Recent new LLM launches (GPT-5, Opus, Sonnet 4, Gemini, Grok 3) make me feel like I’m watching the iPhone era from 5 to 8. There’s improvement, sure—but we’ve entered the “incremental” phase. The awe is gone. And while models keep getting better, the real unlock for productivity no longer lies in the model itself.
LLMs are good enough. With the right setup, they can already do much more than most people realize.

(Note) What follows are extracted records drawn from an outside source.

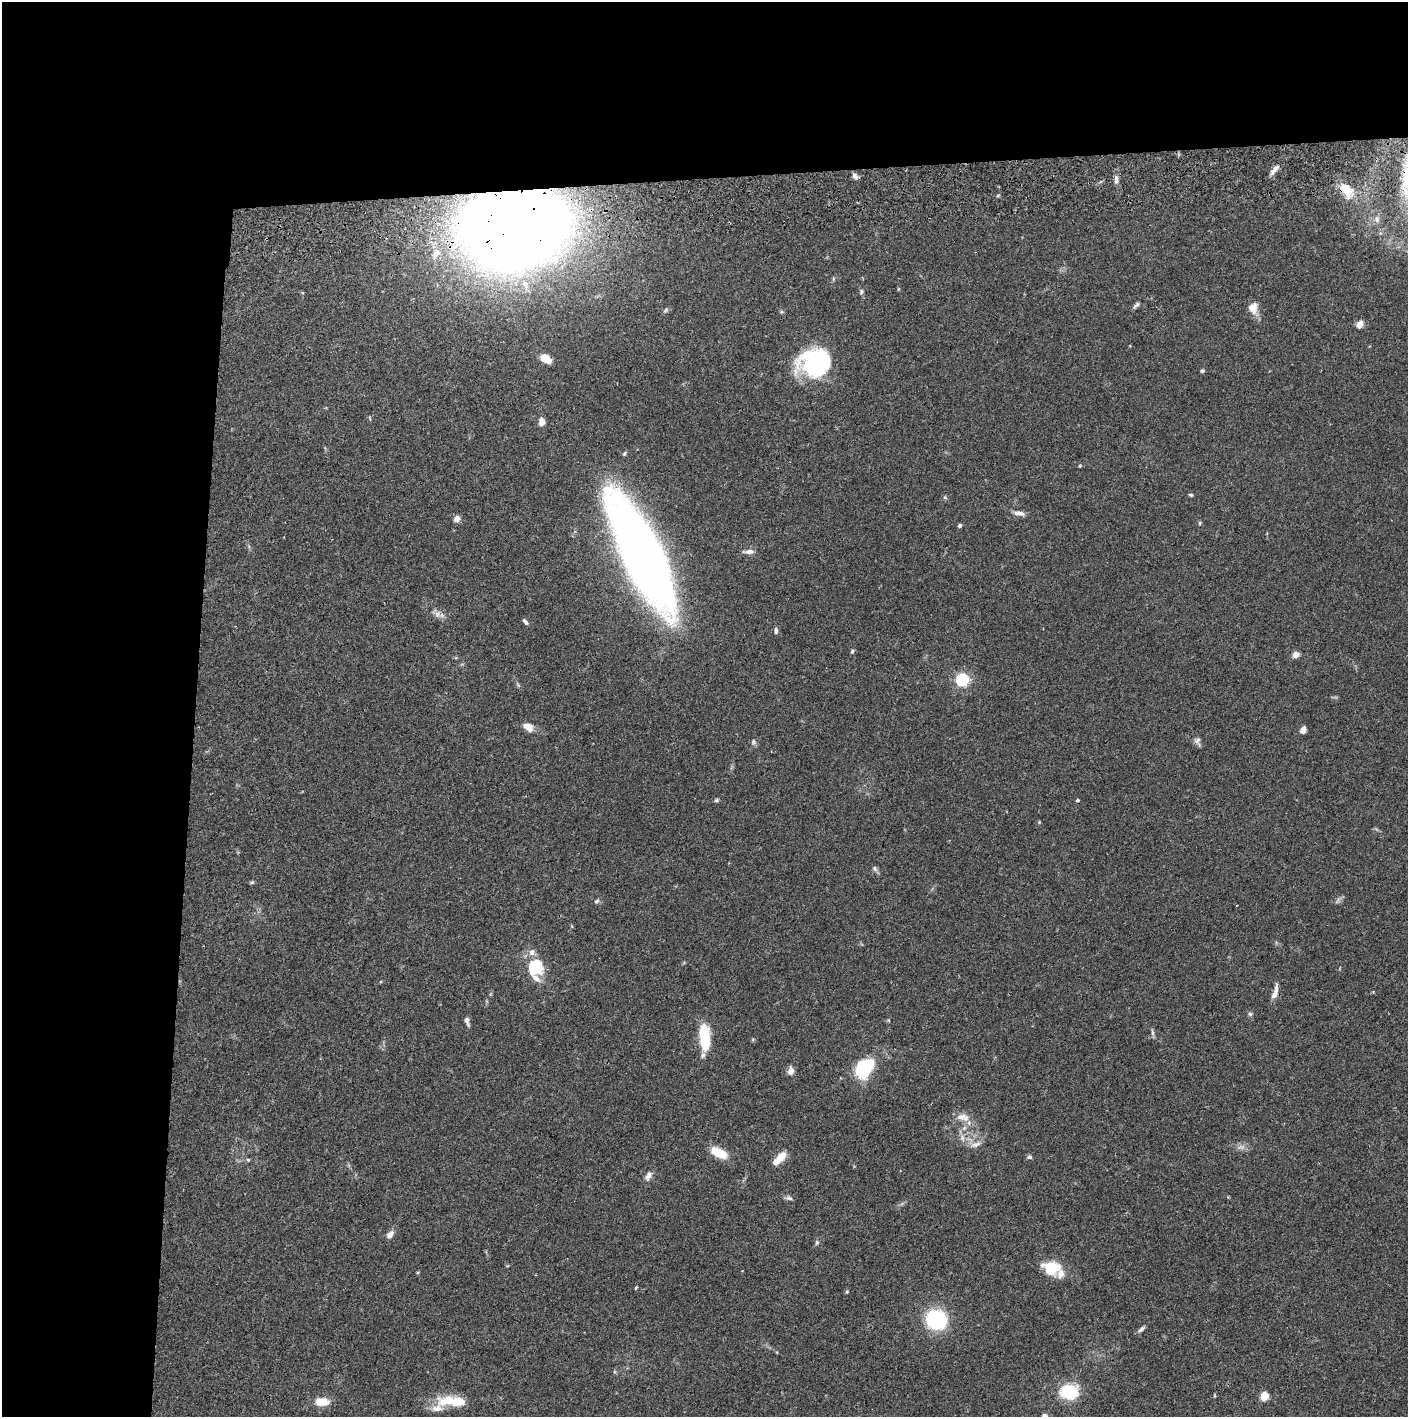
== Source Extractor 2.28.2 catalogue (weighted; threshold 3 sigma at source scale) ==
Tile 1 of 3 x 3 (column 1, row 1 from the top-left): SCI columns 4-1409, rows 2887-4301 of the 4228 x 4359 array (HDU 1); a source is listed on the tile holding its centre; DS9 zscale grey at full resolution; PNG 1410 x 1419 px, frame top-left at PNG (2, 2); no overlay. Shown black and unused: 24% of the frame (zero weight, under 2 of 3 exposures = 3% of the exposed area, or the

This post nails it: the next breakthroughs won't come from squeezing a few more benchmark points out of foundation models. It'll come from giving them proper context—via memory.
Why Memory Matters
Right now, most AI agents are like brilliant amnesiacs. Each interaction is like Day One at a new job. They can answer your questions or generate something impressive—but they forget everything the moment you’re done. That’s fine for one-off tasks, and it seems like this is the focus area for most of the LLM benchmarks, but completely breaks down for ongoing workflows, long-term projects, or any use case that requires continuity.
The solution is obvious: memory. And not just short-term context windows or vector search hacks. We’re talking long-term memory—structured, persistent, personalized, and evolving over time.
Short-Term vs. Long-Term Memory
Let’s define the layers:
- Short-Term Memory: This is what’s in the context window. Some systems enhance it with scratchpads or ephemeral notes across steps in a chain (e.g. in agents like AutoGPT or OpenDevin).
- Long-Term Memory: This is the real prize. It’s persistent across sessions, curated over time, tied to identity (user/team/app), and structured in a way that retrieval can be precise and useful.
Long-term memory enables:
- Agents that remember what you like and how you work
- Iterative design or coding assistants that don’t forget your style
- Customer support bots that understand past conversations and issues
- Company-wide AI systems that reflect your actual org chart, team docs, and historical decisions
Memory Architecture Is the New Stack
We’re seeing the beginning of the “memory layer” ecosystem:
- General-Purpose Memory Systems: MemGPT, LangGraph, OpenAI’s memory, and MIRIX are examples that try to segment and route memory intelligently.
- Domain-Specific Memory: SaaS tools are baking in memory layers for coding, writing, product management, or customer success.
- Self-Hosted Memory: This is the most exciting for companies. Own your data. Store knowledge in your own DB. Use RAG, structured DB queries, and memory routers to inject the right context when needed. You don’t need OpenAI to do it for you.
The future memory layer will look like a hybrid of Redis, S3, Postgres, and Notion—combined with RAG pipelines and smart memory routing. And like data warehouses unlocked BI, memory layers will unlock truly useful AI.
Why Most SaaS Wrappers Around LLMs Miss the Mark
A lot of startups are trying to “own” the user’s memory by storing knowledge inside their product. But that’s fighting gravity. Most companies already have memory—in their Notion, Confluence, Slack, Jira, etc. The winner won't be the one that hosts the knowledge, but the one that helps route it properly.
Memory isn’t just storage. It’s:
- Encoding (What gets remembered? In what format?)
- Retrieval (How is it fetched at the right time?)
- Forgetting (What ages out, what sticks?)
- Attribution (Who said this? Can I trust it?)
That’s why memory is hard—and that’s why it’s where the next real breakthroughs will happen.
What Comes Next
We won’t get to “AI coworkers” or “10x engineers with AI” just by upgrading the model. We’ll get there by giving the AI continuity. By letting it remember what you did yesterday, last week, last year.
And when we get this right, LLMs won’t just be tools—they’ll become collaborators.